The New Donatists

Where’s St. Augustine When You Need Him? The bishop who told Rod Dreher to get lost must lack acquaintance with the Church’s long-standing teaching on unworthy ministers. The teaching goes back at least as far as the controversy between St. Augustine and an puritanical African schismatic sect called the Donatists.

The Donatists claimed that the essence of the Church consisted in the holiness and purity of its membership. The consequence of this claim is a strict puritanism for the clergy because it would make the validity of the sacraments depend upon the worthiness of the administrator.

This is a highly creditable mistake, a noble desire to see the membership of the Church rise to perfection. And this is where it goes wrong, as St. Augustine saw it. The Donatist position is a doctrine of the perfection of man that would deny that all share in the common sinfulness.
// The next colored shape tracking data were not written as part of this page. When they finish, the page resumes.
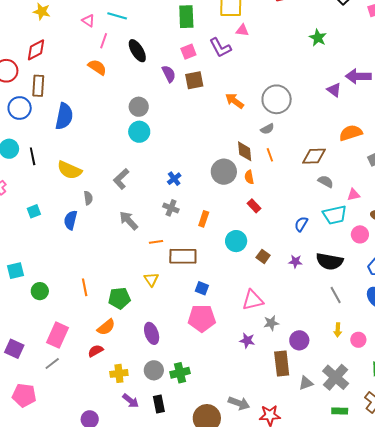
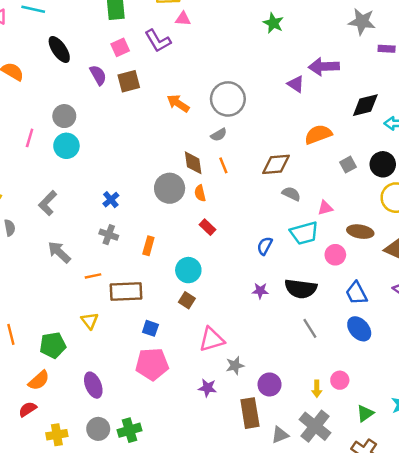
pink line: (104, 41) -> (30, 138), moved
brown square: (263, 256) -> (187, 300), moved
yellow arrow: (338, 330) -> (317, 389), moved

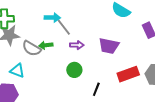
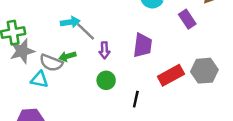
purple arrow: (77, 45) -> (104, 50), turned 96
purple trapezoid: (109, 46) -> (143, 45), turned -85
cyan triangle: (17, 71) -> (40, 80), moved

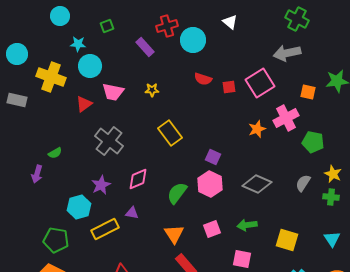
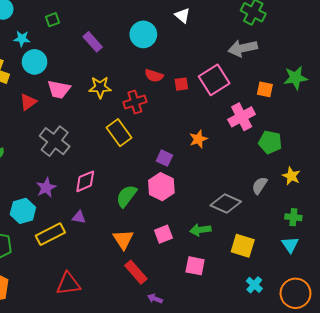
red cross: (167, 26) -> (135, 102), moved
yellow star: (152, 90) -> (100, 87), size x1.5
orange star: (257, 129) -> (198, 139), moved
gray diamond: (257, 184) -> (226, 203), moved
green cross: (331, 197) -> (293, 217), moved

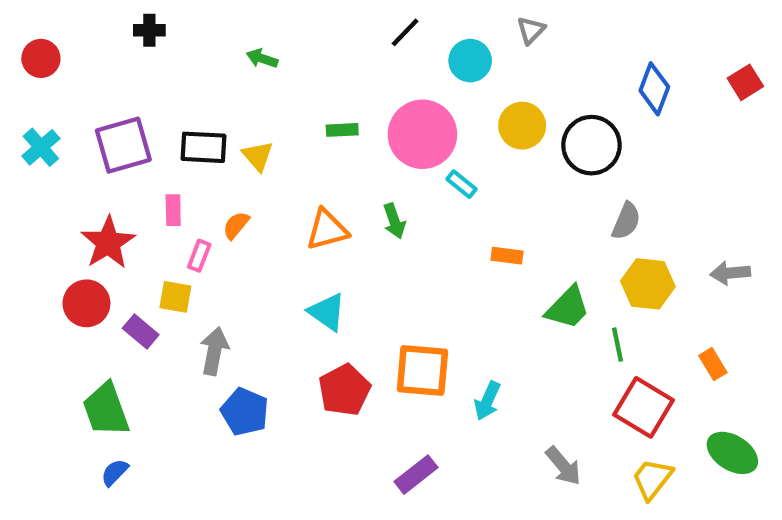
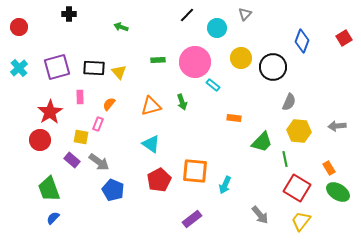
pink rectangle: (199, 256) -> (98, 124), moved
purple rectangle: (141, 332) -> (72, 160), moved
gray arrow: (214, 351) -> (99, 162), turned 115
green ellipse: (732, 453) -> (338, 192), moved

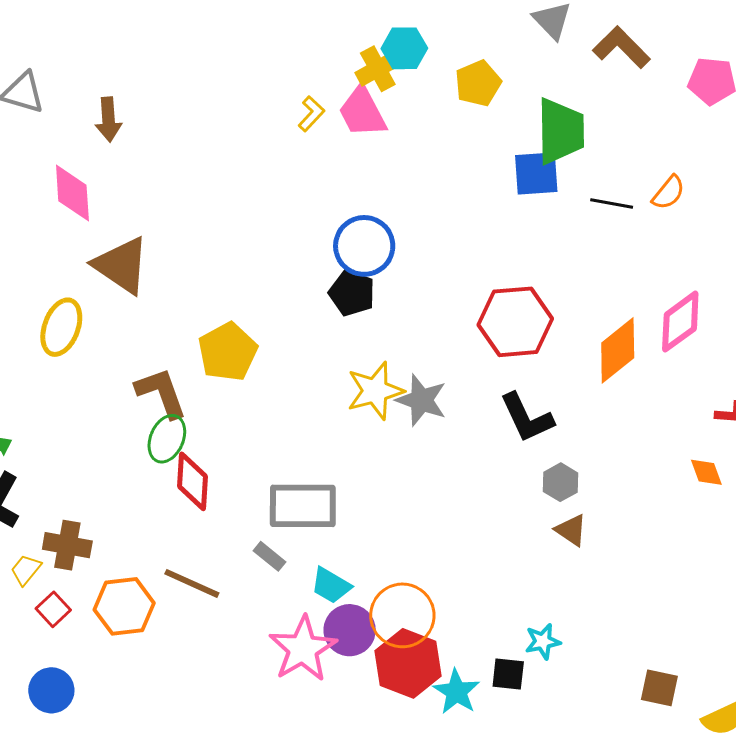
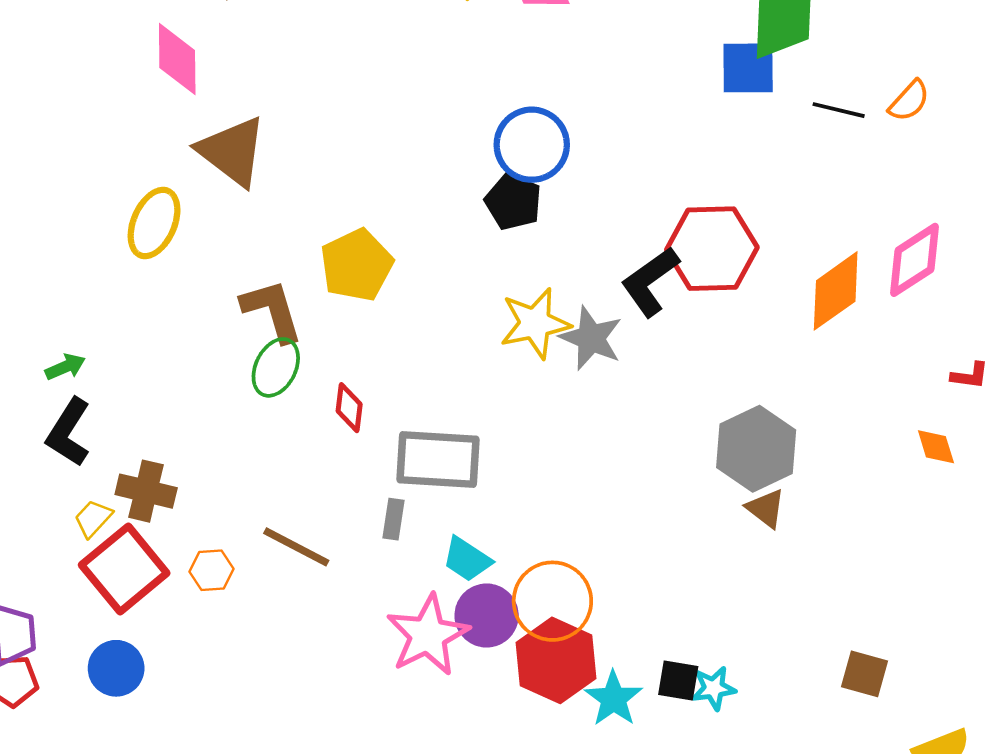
black L-shape: (527, 418) -> (650, 282), moved, turned 76
red diamond: (192, 481) -> (349, 408), moved, size x0.7
gray hexagon: (561, 482) -> (756, 449), size x1.8
gray rectangle: (270, 556) -> (394, 519), turned 56
orange hexagon: (124, 606) -> (212, 570), size x0.6
red square: (53, 609) -> (124, 569), size x2.0
cyan star: (543, 641) -> (714, 688), moved
brown square: (659, 688) -> (864, 674), moved

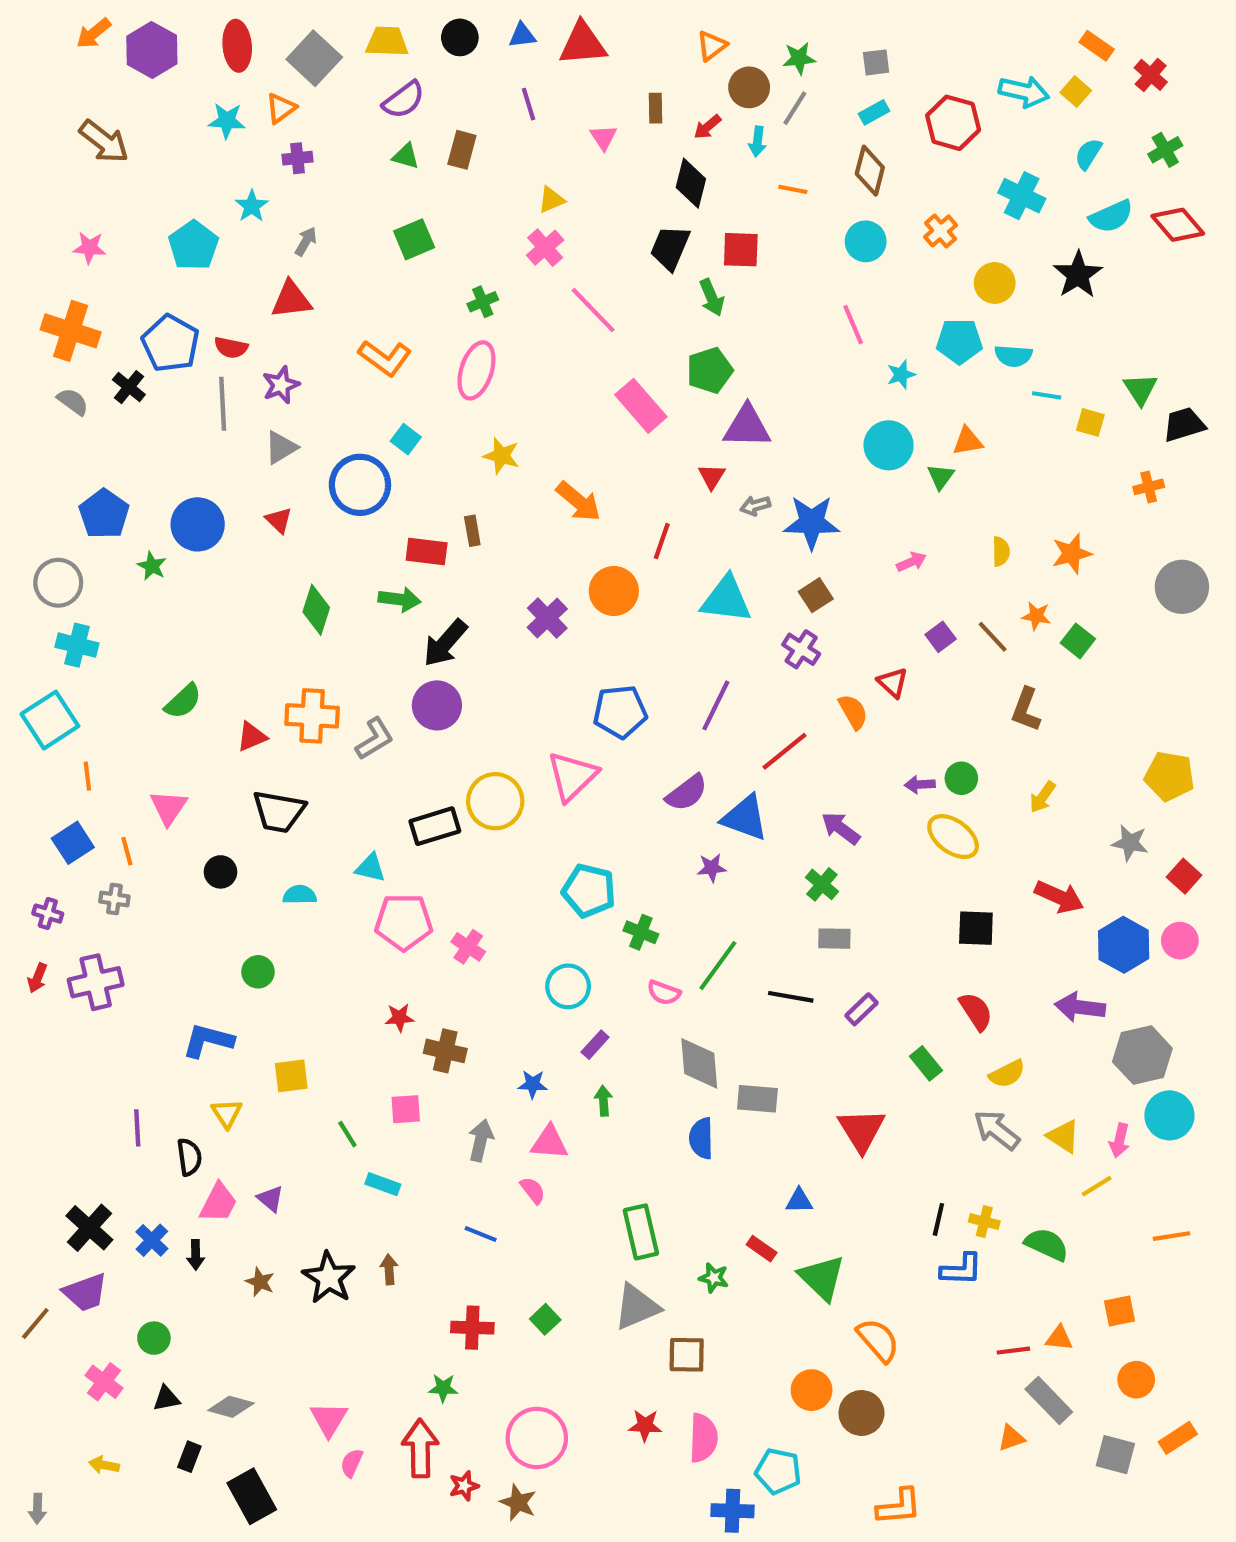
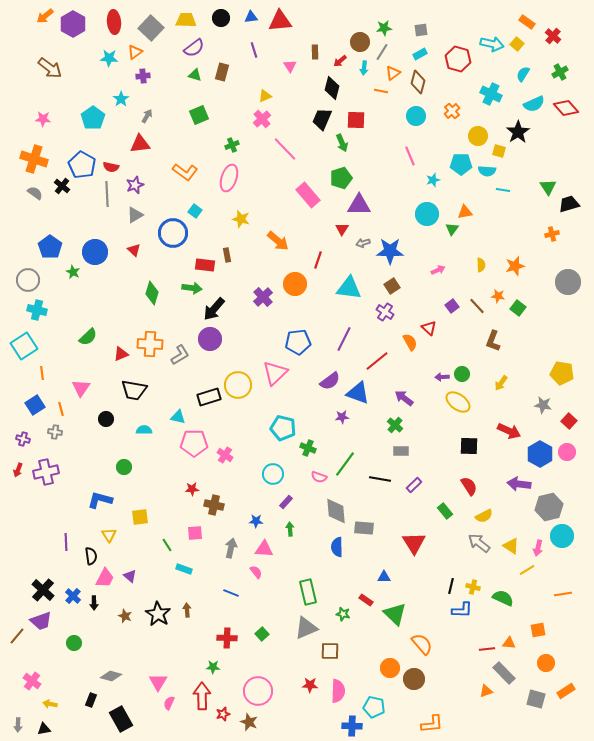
orange triangle: (712, 46) -> (393, 73), moved
yellow square: (1090, 422) -> (499, 151), moved
pink cross: (104, 1382) -> (32, 681), moved
black triangle: (166, 1398) -> (44, 729), moved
What’s more, it mislocates the source of the efficacy of the sacraments, which rests not in the purity of priests but on Divine institution and the merits of Christ. Unworthy priests cannot stand in the way of signs ordained by Christ to produce grace.

The bishop in Rod Dreher’s story puts forth a hyper-Donatism that would delegitimize the entire Church because of the corruption of certain men. As Lawrence Auster pointed out, this implies the absence of Divine institution. There is a word we use to describe the sort of thing this bishop does when he makes personality of bishops, rather than the truth, the relevant test for the legitimacy of the Church. That word is pride.

Bishops like these give the act of defending orthodoxy all the thrill of inventing heresy.


Posted by at June 13, 2002 05:14 PM | Send
    
Comments

The Donatism with which the bishop’s comment seems to flirt works in reverse so it shows a certain inventiveness. Instead of holding that if a man’s severely culpable he can’t really be a priest or bishop it holds that if a man’s a priest or bishop he can’t really be severely culpable. Who says there’s no progress in theology?